Detailed process of qingguo educational administration network management system intrusion and cracking

Not long ago, I got the source code of the system and was curious about its database connection string. For example, I thought it was only base64 encoding, but I couldn't decode it with base64, on the login interface, you need to call the database without finding the relevant code. Then, use reflector to decompile the DLL file and find its database encryption function. As you can see, perform DES encryption on the pStr string to be encrypted. The DES encryption key buffer1 is obtained through the getSN () function. The initialization vector buffer2 is the default value. Then follow up the getSN () function.
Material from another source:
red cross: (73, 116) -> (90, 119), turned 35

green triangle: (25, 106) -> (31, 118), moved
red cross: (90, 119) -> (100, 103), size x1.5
If you can find that this function is implemented through getVol. the GetVolOf () function obtains a value, performs MD5 encryption, and obtains a string and returns it as the key to follow up getVol. getVolOf () function getVol. the GetVolumeInformation () function is used to obtain information about a specified disk partition. The input parameter of this function is c, and the information of disk c is obtained, the value of the returned value num1 is the volume serial number. After knowing the encryption key and initial vector, You can decrypt the ciphertext. The DLL also contains the decryption function, it simplifies its original code by writing a decryption program. The password of the database in the encrypted string is decrypted. The serial number of the drive c is obtained through dir c. You need to convert the obtained hexadecimal value to the hexadecimal value. For example, you can decrypt the encrypted string successfully.